In the 18-month Tif: MAGf (SPF), hybrids of inbred MAG x NIH mouse study, animals were fed diets containing the test substance at 0, 2, 20, 200 or 400 ppm, equivalent to 0, 0.22, 2.25, 22.6, 62.9 mg/kg bw/day for males and 0, 0.22, 2.12, 22, 61.2 mg/kg bw/day for females according to OECD TG 451 and GLP principles. A total of 600 mice, 60 males and 60 females per dose group were used in this study. The food samples were analysed for concentration, homogeneity and stability. In life observations, mortality, body weight, food consumption (ratios), test substance intakes, haematology, macroscopic and microscopic examinations were analysed.

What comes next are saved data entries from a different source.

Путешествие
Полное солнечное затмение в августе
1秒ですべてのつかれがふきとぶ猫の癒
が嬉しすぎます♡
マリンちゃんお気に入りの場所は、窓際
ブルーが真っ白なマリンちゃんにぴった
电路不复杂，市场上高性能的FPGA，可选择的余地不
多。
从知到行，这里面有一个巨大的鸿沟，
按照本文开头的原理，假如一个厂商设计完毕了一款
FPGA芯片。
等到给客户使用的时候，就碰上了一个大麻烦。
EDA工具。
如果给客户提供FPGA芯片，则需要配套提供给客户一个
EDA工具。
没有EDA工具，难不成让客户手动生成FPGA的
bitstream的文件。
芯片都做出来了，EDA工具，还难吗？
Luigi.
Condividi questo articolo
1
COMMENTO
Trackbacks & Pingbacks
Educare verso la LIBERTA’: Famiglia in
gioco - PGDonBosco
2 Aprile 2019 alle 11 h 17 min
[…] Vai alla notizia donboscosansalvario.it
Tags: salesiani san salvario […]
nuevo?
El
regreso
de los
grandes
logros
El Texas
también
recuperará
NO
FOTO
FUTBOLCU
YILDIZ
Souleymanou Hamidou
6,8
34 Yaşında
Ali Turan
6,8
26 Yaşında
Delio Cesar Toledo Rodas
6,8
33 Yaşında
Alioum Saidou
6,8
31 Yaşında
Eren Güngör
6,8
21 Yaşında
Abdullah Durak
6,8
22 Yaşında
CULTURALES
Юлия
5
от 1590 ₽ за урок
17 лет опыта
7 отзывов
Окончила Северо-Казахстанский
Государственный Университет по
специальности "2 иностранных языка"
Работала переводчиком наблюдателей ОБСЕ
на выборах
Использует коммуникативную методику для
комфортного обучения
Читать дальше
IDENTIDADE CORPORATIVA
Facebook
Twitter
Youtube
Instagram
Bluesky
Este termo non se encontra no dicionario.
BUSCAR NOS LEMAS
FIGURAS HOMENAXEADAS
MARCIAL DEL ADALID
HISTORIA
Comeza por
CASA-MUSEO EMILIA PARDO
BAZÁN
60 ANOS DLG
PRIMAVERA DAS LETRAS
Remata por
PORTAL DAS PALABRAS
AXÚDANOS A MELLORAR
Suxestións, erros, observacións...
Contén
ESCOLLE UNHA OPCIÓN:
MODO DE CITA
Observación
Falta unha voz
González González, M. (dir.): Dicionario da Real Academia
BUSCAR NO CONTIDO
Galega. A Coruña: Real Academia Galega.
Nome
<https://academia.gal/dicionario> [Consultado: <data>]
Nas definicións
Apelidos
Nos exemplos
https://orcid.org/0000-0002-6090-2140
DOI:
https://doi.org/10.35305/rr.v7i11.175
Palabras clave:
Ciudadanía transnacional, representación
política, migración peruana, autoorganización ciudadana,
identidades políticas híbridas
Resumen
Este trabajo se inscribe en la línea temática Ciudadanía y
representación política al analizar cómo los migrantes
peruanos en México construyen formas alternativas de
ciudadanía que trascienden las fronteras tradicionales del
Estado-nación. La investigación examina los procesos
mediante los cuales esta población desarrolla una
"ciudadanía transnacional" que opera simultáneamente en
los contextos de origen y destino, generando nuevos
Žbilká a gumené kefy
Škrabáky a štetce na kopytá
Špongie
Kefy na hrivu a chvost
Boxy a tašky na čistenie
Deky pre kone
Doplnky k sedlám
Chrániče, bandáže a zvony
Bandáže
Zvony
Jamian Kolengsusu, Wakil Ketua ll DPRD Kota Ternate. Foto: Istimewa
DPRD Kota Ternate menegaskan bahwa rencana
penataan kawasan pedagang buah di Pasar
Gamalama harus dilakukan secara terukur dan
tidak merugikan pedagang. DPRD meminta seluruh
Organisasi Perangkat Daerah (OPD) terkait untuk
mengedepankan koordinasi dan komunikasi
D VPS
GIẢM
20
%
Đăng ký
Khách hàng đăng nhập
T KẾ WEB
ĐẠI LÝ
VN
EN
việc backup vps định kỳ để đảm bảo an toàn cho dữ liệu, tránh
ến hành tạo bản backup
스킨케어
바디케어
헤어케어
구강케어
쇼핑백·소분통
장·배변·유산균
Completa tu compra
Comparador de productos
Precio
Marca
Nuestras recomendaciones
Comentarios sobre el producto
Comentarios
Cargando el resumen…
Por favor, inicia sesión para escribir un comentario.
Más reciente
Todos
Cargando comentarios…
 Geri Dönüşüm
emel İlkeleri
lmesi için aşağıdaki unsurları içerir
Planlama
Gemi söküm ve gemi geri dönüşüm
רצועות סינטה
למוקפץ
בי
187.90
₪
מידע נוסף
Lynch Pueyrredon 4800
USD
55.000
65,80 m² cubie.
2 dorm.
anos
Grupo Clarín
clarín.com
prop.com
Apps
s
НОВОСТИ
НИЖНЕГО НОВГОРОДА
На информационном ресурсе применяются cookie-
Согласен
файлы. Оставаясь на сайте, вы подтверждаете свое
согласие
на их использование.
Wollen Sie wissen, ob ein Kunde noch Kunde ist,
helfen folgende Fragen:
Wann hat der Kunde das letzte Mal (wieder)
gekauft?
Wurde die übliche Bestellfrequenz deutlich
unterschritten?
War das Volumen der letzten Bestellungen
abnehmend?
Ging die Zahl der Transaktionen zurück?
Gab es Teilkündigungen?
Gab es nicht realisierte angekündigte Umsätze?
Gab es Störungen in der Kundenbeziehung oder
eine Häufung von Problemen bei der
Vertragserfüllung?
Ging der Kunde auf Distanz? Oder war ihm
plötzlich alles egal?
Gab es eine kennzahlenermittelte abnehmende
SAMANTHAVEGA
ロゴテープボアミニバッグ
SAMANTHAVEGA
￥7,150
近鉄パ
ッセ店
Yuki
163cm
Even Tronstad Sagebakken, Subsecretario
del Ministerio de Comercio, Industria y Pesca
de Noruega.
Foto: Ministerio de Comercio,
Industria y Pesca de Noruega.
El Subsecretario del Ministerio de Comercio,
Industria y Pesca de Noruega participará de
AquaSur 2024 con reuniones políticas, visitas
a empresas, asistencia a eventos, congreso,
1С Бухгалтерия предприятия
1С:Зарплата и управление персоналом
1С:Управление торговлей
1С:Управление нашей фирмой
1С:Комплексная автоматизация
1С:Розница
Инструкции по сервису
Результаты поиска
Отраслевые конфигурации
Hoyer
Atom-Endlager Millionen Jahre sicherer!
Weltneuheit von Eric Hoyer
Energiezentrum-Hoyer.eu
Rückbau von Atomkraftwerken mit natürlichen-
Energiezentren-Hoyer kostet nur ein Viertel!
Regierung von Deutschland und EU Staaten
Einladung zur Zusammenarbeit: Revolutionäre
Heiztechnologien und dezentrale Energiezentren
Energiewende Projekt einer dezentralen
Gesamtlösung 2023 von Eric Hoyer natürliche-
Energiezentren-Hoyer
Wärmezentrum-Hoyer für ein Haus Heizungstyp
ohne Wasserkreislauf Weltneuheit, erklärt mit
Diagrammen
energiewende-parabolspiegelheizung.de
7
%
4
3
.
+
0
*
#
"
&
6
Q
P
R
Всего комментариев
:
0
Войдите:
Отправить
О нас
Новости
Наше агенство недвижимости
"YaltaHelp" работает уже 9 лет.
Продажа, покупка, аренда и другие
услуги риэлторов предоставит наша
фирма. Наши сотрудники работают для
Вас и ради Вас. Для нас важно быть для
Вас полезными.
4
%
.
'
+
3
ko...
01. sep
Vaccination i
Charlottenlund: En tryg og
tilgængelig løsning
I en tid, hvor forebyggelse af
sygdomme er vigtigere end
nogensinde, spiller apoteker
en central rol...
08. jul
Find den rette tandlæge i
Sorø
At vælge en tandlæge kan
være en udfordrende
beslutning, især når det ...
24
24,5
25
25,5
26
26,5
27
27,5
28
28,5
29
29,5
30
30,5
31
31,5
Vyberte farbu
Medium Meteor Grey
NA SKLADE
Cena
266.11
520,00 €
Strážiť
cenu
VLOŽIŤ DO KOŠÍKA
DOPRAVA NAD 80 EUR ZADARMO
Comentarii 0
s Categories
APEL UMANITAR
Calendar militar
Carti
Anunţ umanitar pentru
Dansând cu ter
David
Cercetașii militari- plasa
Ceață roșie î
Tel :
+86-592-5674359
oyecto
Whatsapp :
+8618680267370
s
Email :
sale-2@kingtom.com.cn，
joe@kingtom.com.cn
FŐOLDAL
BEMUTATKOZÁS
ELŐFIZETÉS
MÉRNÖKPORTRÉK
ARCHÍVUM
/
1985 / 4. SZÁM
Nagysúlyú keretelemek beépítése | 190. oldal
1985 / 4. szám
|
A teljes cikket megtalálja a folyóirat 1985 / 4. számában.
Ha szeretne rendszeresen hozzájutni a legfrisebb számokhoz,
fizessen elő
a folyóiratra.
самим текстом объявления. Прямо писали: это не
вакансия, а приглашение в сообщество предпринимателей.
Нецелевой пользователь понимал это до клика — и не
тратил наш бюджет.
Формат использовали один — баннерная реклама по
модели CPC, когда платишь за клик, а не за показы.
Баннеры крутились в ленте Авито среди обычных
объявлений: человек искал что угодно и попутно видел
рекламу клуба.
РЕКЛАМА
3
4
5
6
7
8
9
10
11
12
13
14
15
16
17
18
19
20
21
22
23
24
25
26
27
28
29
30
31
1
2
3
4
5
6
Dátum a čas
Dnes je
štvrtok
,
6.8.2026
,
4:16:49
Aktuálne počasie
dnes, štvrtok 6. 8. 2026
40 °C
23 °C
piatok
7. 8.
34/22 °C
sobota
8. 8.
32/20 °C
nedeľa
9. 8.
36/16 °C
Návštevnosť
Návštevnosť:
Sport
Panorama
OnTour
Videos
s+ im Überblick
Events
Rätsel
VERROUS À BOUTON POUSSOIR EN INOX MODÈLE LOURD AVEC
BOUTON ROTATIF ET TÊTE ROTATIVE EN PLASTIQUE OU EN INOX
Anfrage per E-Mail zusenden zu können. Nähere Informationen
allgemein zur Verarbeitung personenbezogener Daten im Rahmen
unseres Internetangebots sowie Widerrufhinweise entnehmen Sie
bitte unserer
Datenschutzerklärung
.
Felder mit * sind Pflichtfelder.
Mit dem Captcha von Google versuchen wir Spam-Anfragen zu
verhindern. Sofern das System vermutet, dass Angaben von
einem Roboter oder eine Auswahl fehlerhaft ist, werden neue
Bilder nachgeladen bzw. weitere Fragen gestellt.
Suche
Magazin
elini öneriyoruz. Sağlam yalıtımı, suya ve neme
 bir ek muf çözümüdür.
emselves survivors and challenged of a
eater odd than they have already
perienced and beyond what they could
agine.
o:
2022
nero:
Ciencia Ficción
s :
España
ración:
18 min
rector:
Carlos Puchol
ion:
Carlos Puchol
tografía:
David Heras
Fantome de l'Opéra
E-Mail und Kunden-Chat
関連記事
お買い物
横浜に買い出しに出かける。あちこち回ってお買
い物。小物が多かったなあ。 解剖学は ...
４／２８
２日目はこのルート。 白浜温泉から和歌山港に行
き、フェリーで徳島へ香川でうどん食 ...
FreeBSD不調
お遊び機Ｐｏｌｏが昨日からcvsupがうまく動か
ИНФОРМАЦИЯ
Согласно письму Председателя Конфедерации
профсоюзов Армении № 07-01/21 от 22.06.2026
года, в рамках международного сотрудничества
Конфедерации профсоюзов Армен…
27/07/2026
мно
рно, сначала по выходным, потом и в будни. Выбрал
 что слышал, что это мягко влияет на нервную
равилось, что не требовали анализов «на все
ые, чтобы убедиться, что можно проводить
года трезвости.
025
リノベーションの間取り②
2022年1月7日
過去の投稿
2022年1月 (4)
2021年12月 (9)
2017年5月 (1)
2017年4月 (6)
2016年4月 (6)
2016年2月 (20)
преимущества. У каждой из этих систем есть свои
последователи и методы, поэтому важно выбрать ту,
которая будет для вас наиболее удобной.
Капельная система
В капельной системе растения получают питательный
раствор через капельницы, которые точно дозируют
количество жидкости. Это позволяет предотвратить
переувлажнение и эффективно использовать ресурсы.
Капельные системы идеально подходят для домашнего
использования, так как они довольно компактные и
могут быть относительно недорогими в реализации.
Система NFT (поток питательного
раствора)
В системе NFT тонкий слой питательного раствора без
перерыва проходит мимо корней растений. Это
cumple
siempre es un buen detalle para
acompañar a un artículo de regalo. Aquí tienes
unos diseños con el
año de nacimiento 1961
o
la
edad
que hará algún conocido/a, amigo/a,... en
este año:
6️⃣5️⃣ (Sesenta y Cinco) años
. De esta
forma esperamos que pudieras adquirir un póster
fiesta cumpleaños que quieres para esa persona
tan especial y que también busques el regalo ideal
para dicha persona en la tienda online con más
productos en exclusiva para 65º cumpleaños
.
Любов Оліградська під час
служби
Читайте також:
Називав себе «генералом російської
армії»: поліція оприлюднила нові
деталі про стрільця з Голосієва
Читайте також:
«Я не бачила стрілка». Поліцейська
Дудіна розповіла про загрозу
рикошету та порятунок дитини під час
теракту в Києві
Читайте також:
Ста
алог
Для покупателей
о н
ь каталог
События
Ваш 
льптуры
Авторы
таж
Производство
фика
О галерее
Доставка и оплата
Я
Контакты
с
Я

Results showed that dietary levels of 200 and 400 ppm lufenuron exceeded the maximum tolerated level for mice. Treatment at 400 ppm resulted in excessive mortality and this group was therefore terminated early. At 200 ppm the survival of both sexes was significantly reduced over the 18-month period. At both the 200 and 400 ppm level, tonic-clonic convulsive episodes occurred either spontaneously or in response to external stimuli. Treatment at 200 ppm resulted in higher incidences of fatty liver, which, in females, was accompanied by necrotic changes. Similar liver pathology was also observed in the 400 ppm group. In addition, males in the 200 ppm group had a higher incidence of inflammatory changes in the prostate. Males in the 200 ppm group showed an increased incidence of both single and multiple lung adenomas. The incidences observed across the treated groups in this study were not dose related, indicating that the variation in incidence was spontaneous rather than as a result of treatment.

In conclusion, the no observed adverse effect level was 20 ppm, equivalent to an average daily intake of 2.25 or 2.12 mg/kg body weight for males and females, respectively. The test substance did not present carcinogenic properties in mice.